▶ _Task to complete_
Your copy of the entries must be exact, and it must not include the pictures.

Start of Given records

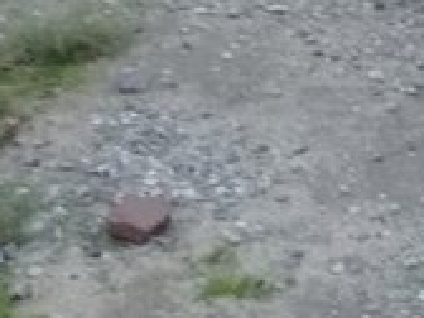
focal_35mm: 122
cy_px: -208
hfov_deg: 14.7
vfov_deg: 11.5
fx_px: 1494
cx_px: 689
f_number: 2.2
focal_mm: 3.3
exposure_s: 1/33
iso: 160
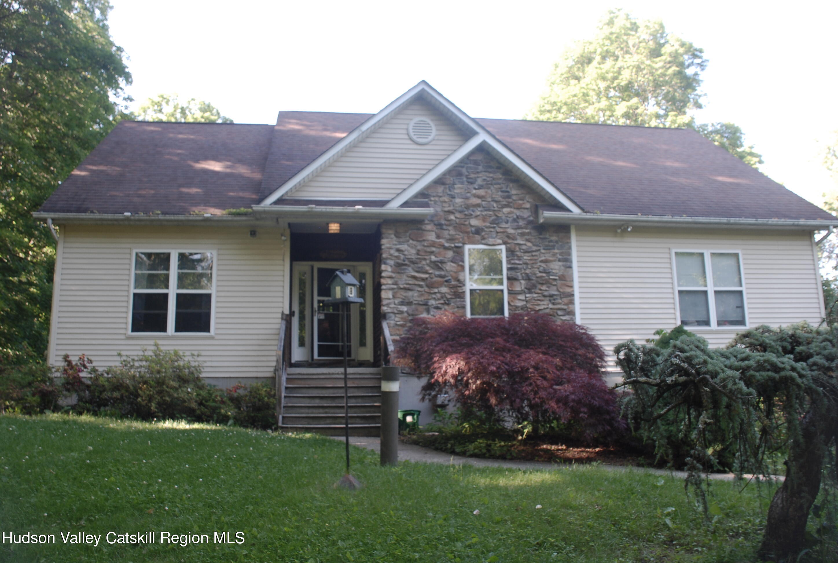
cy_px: 282
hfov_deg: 67.3
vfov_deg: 48.1
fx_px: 630
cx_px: 419
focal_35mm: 27
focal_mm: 18
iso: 200
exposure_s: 1/20
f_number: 7.1
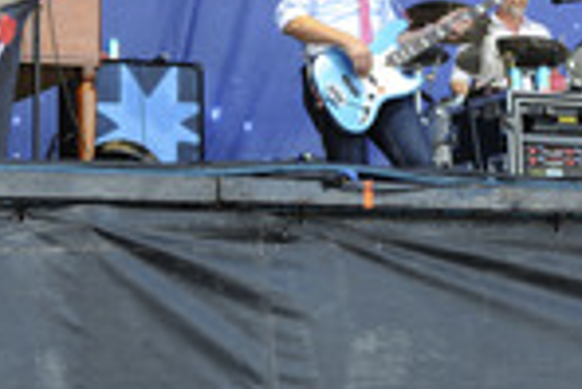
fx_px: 2460
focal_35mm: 152
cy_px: -94
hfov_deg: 13.4
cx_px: 480
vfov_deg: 8.9
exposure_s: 1/500
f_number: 3.5
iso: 800
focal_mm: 50
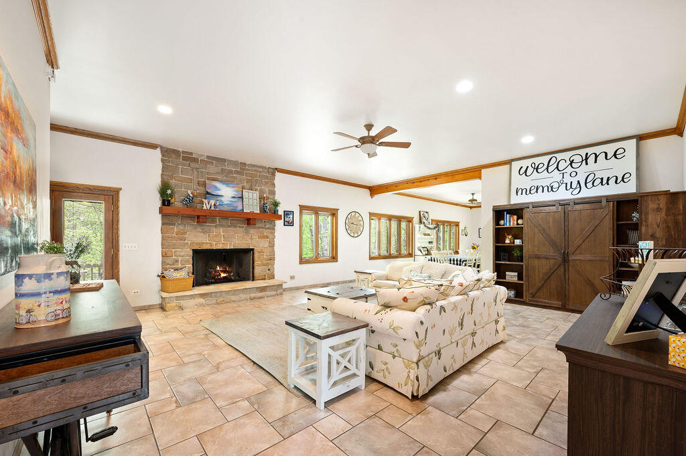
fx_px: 267
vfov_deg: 81.1
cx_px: 343
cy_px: 228
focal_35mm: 14
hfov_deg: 104.3
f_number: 10
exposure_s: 3
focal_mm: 14
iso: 250
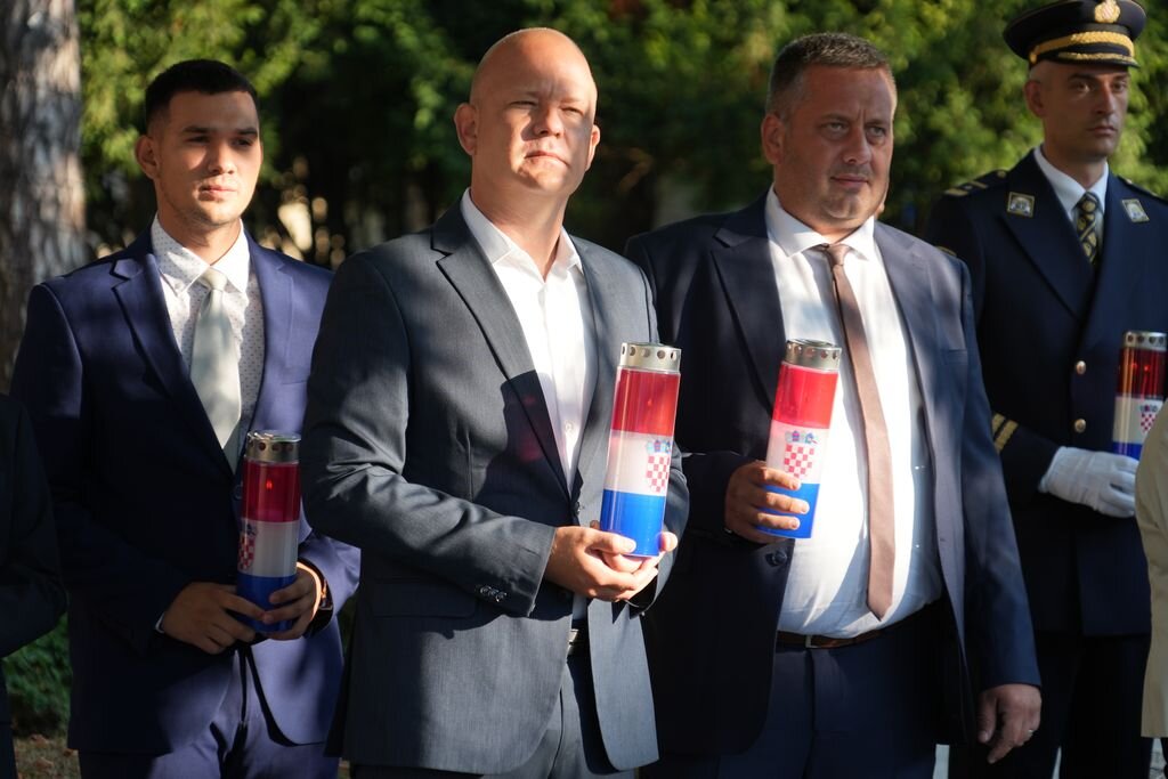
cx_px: 584
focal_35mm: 166
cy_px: 390
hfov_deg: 12.4
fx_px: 5386
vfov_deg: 8.3
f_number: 6.3
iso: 250
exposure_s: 1/200
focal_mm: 166
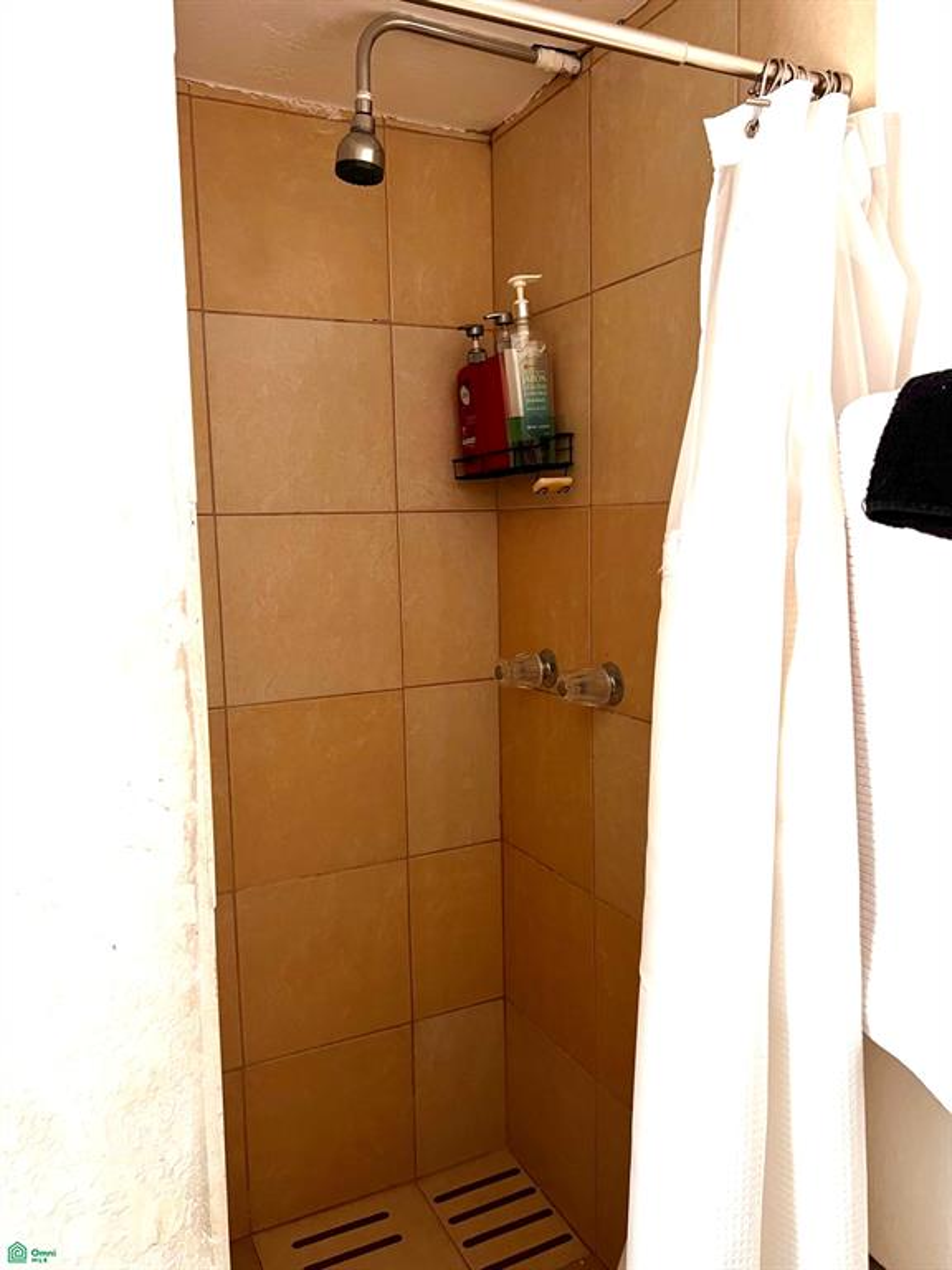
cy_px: 635
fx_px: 953
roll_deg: +0.1
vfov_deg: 67.3
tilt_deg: -6.2
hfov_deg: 53.1
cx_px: 476
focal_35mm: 26
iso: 160
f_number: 1.5
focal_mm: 5.7
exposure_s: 1/60
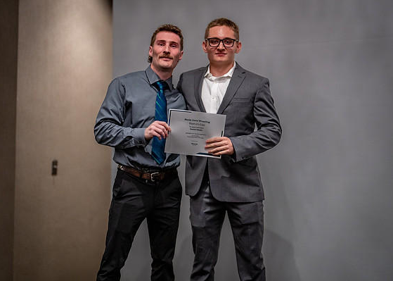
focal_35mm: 56
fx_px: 625
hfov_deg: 34.9
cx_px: 190
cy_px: 139
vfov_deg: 25.3
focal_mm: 50
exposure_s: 1/400
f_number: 1.2
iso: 1250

End of Given records

▶ _Exercise answer_
focal_35mm: 122
cy_px: -208
hfov_deg: 14.7
vfov_deg: 11.5
fx_px: 1494
cx_px: 689
f_number: 2.2
focal_mm: 3.3
exposure_s: 1/33
iso: 160
cy_px: 282
hfov_deg: 67.3
vfov_deg: 48.1
fx_px: 630
cx_px: 419
focal_35mm: 27
focal_mm: 18
iso: 200
exposure_s: 1/20
f_number: 7.1
fx_px: 2460
focal_35mm: 152
cy_px: -94
hfov_deg: 13.4
cx_px: 480
vfov_deg: 8.9
exposure_s: 1/500
f_number: 3.5
iso: 800
focal_mm: 50
fx_px: 267
vfov_deg: 81.1
cx_px: 343
cy_px: 228
focal_35mm: 14
hfov_deg: 104.3
f_number: 10
exposure_s: 3
focal_mm: 14
iso: 250
cx_px: 584
focal_35mm: 166
cy_px: 390
hfov_deg: 12.4
fx_px: 5386
vfov_deg: 8.3
f_number: 6.3
iso: 250
exposure_s: 1/200
focal_mm: 166
cy_px: 635
fx_px: 953
roll_deg: +0.1
vfov_deg: 67.3
tilt_deg: -6.2
hfov_deg: 53.1
cx_px: 476
focal_35mm: 26
iso: 160
f_number: 1.5
focal_mm: 5.7
exposure_s: 1/60
focal_35mm: 56
fx_px: 625
hfov_deg: 34.9
cx_px: 190
cy_px: 139
vfov_deg: 25.3
focal_mm: 50
exposure_s: 1/400
f_number: 1.2
iso: 1250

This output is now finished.